The Story Of Dolly Parton’s First Written Song At 5 Years Old

via Country At Its Finest / Youtube

Growing up in Locust Ridge, Tennessee, Dolly Parton lived the kind of simple country life she’s always sung about. Her family grew their own corn, and Dolly and her sister Rachel would help their dad, Lee, harvest it. They’d gather the fresh corn, prepare it for meals, and save the dried ears for winter.

Dolly recalled:

“We had fresh corn on the cob, roasting ears, as they call ’em, cream-style corn that we would scrape off the cob.
“We also shucked that corn when it dried in the wintertime, and Daddy would take it down to the gristmill to grind into cornmeal. We had big barrels of our own cornmeal that Mama used to cook cornbread all through the winter.”

Dolly’s connection to cornmeal ran even deeper. When she was born in 1946, her parents paid Dr. Robert F. Thomas—the doctor who delivered her—with a sack of cornmeal. Years later, she honored him by building a chapel named after him at Dollywood in 1973, the same year he passed away. That year, she also wrote a song about him for her album My Tennessee Mountain Home.

Tassel Top: Dolly’s First Muse

Long before Dolly became a global icon, she was already singing and making up lyrics as a young child. At age five, her parents made her a handmade doll using a corncob for the body. Her dad burned little eyes into it with a hot poker, and her mom, Avie Lee, dressed it in corn husks and added corn silk for hair. Dolly said:

“She put a little dress on it made out of corn shucks, and she made some corn silk hair.
“So naturally, I named her Tassel Top.”

‘Even If You’re Just a Cob’

Dolly loved her doll so much that she wrote a song about her.

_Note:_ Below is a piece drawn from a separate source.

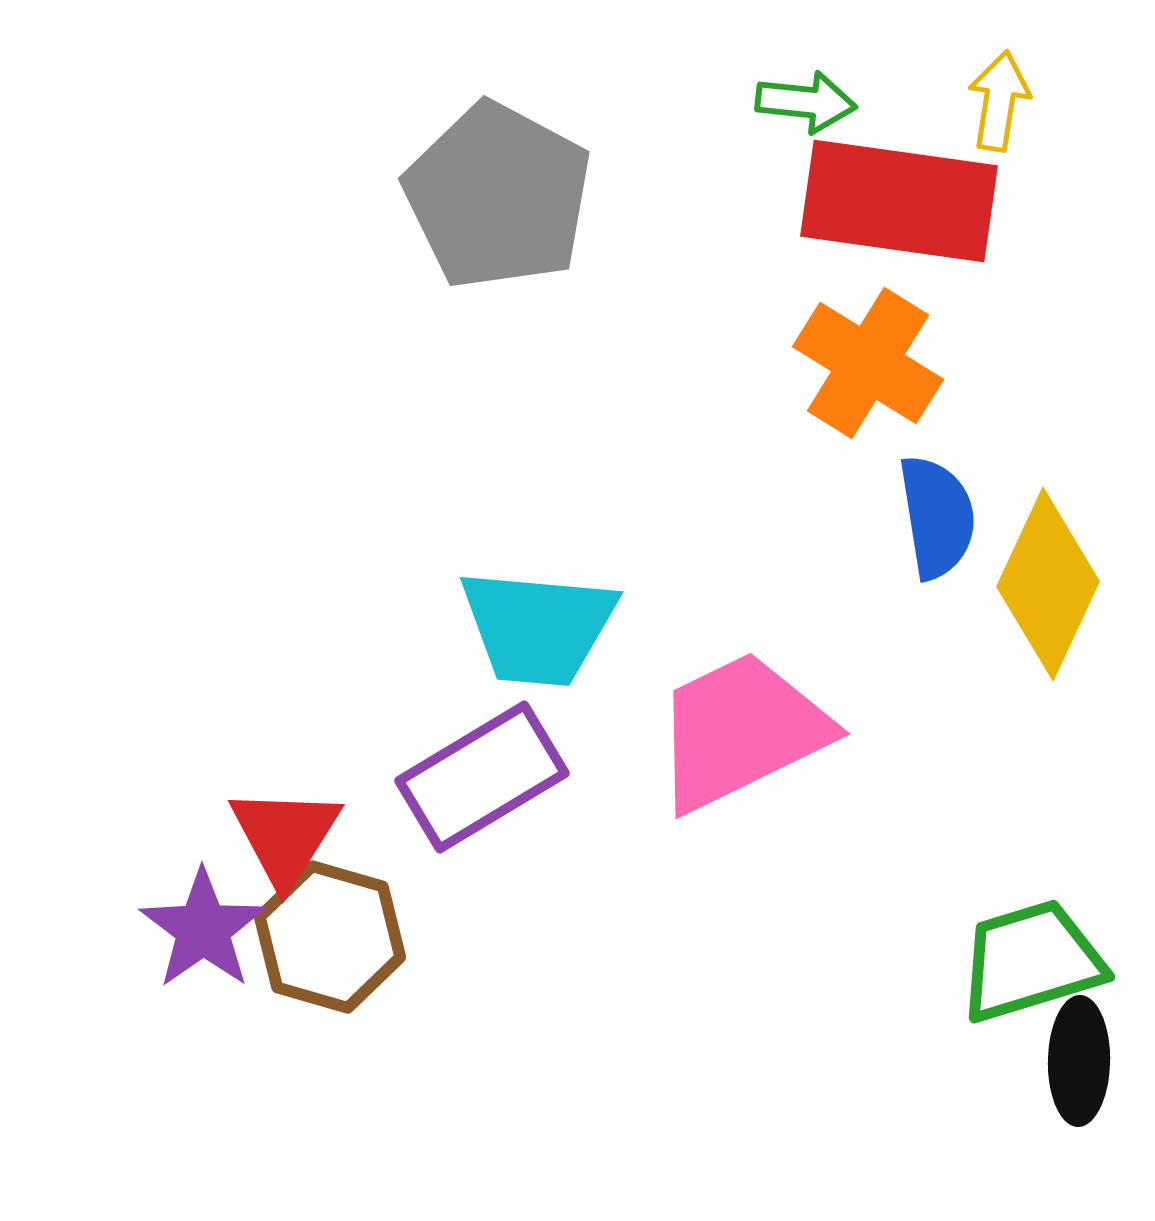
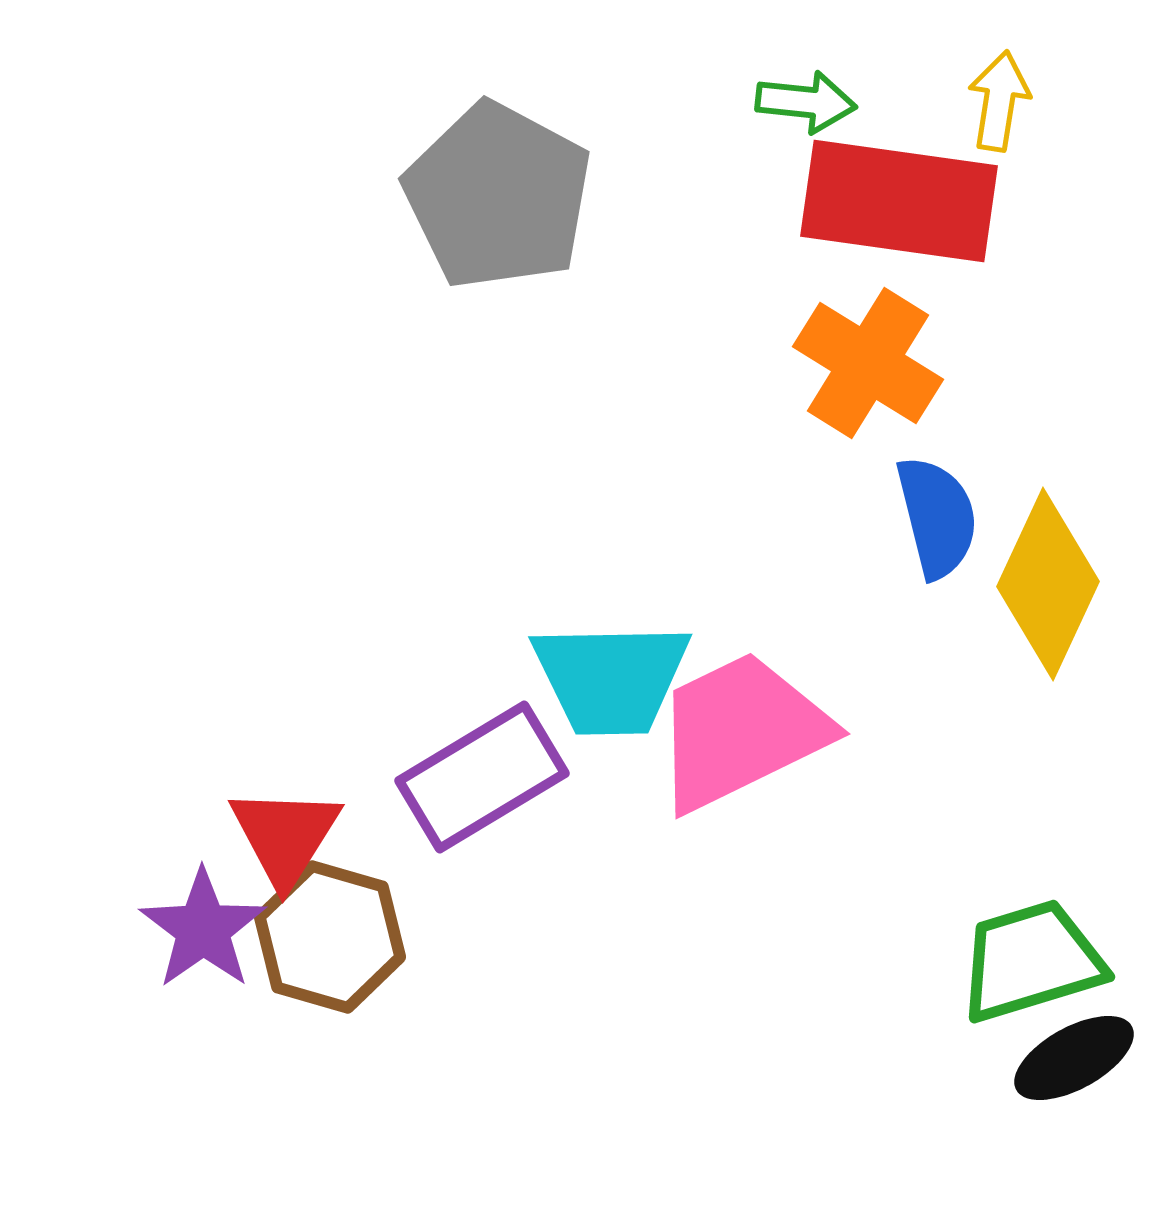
blue semicircle: rotated 5 degrees counterclockwise
cyan trapezoid: moved 73 px right, 51 px down; rotated 6 degrees counterclockwise
black ellipse: moved 5 px left, 3 px up; rotated 60 degrees clockwise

Too young to read or write, she sang the lyrics while her mom wrote them down as Dolly performed into a tin can microphone. The lyrics went:

Little tiny tasseltop,
I love you an awful lot
Corn silk hair and big brown eyes
How you make me smile
Little tiny tasseltop
You’re the only friend I’ve got
Hope you never go away
I want you to stay
You’re my tiny tassel top
You’re my favorite-est doll
Even if you’re just a cob
I want you to stay

Dolly remembered:

“Mama was so fascinated that I could rhyme, and she kept it.
“I didn’t remember it until years later. Of course, I know it now, but at the time, I faintly remembered it.”

Even then, Dolly was already writing her story in song.